* **作業内容**
下にあるマイルド・ハイ・クラブの紹介文を、最後の文の後から書き続ける。

* **原文抜粋**
>>>
Mild High Club
マイルド・ハイ・クラブは、イリノイ州シカゴ出身のミュージシャン、アレクサンダー・ブレッティン率いるサイケデリックポップ・グループ。現在、マイルド・ハイ・クラブは、ロサンゼルスを拠点に活動しています。
このグループの中心人物、アレクサンダー・ブレッティンは、楽器のマルチプレイヤーでもあり、ギター、キーボード、シンセサイザー、4トラックレコードと何でも巧みに操り、宅録寄りのジャンク感のあるサウンドを主な特徴としながらも、サイケデリック、R&B,ポップス、あるいはその他ジャンルを自由に往来し、変幻自在で摩訶不思議なサウンドを自由闊達に生み出しています。
"mild high club" by UT Connewitz is licensed under CC BY-NC 2.0
2012年に、MHCのフロントマンのアレクサンダー・ブッティンは、シカゴ、ボルチモア、ロサンゼルスを往復しながら楽曲のトラック制作に取り組み始める。2014年には、Stones Throw Recordsと契約を交わし、最初のリリースとなる7インチシングル「Windowpane/Weeping Willow」を発表し、翌年、Circle Star Recordsから発売の1stアルバム「Time line」でデビューを飾っています。
これまでの十年近いキャリアにおいて、マイルド・ハイ・クラブは、二作のシングル盤、King Gizzard and The Kizard Wizardとのコラボレーションアルバムを始め、四作のフルアルバムをリリースしています。マイルド・ハイ・クラブの主だった音楽の方向性については、Ariel PinkやUnknown Mortal Orchestraのような往年の懐かしいディスコサウンドを彷彿させます。
<<<
* **表示データ**
>>>
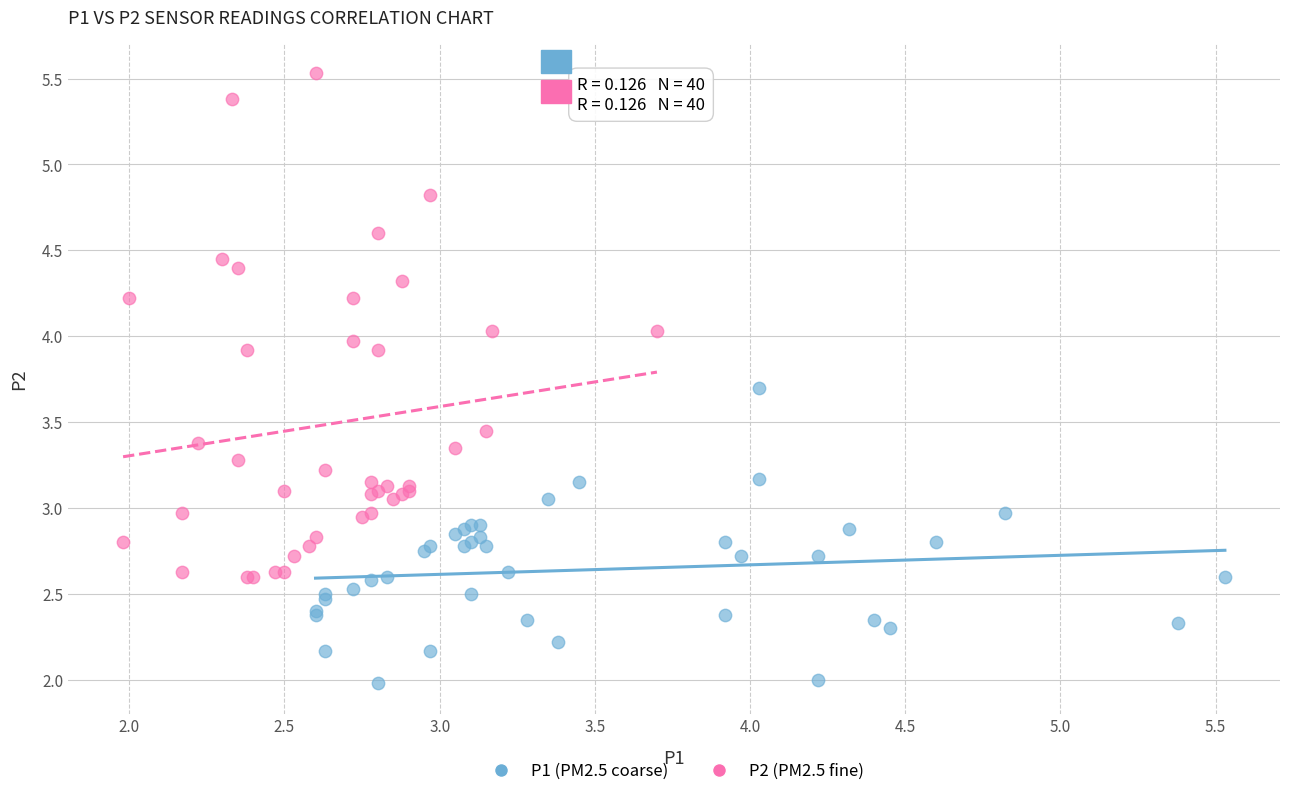

Which series reaches the minimum Y coordinate?

P1 (PM2.5 coarse)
<<<
* **回答**
そこにアレクサンダー・ブレッティンの独特な世界観が加味され、さらにロックサウンドではありながらサイケデリックでドリーミーな雰囲気を併せ持つ。またそこには、古い時代のモータウンサウンド愛好者としての矜持も伺え、往年のR&B音楽を新たな世代のシンセ・ポップとして体現させています。
上記の二バンドと同じく、NY,ロサンゼルスを中心とするインディー界隈で盛んな動きの一つ、2010年代のリバイバルシーンを象徴付けるロックバンドと称しても差し支えないかもしれません。
「Going Going Gone」2021 Stone Throw Records
「Going Going Gone」は今年の9月17日、Stone Throw Recordsからリリースされたスタジオ・アルバムとなります。
2016年リリースされた前作「Skiptracing」はこれまでのマイルドハイクラブの歴代の作品の中でも最高傑作に挙げられ、コアなディスコ・サウンドをサイケ色で絶妙に彩ってみせています。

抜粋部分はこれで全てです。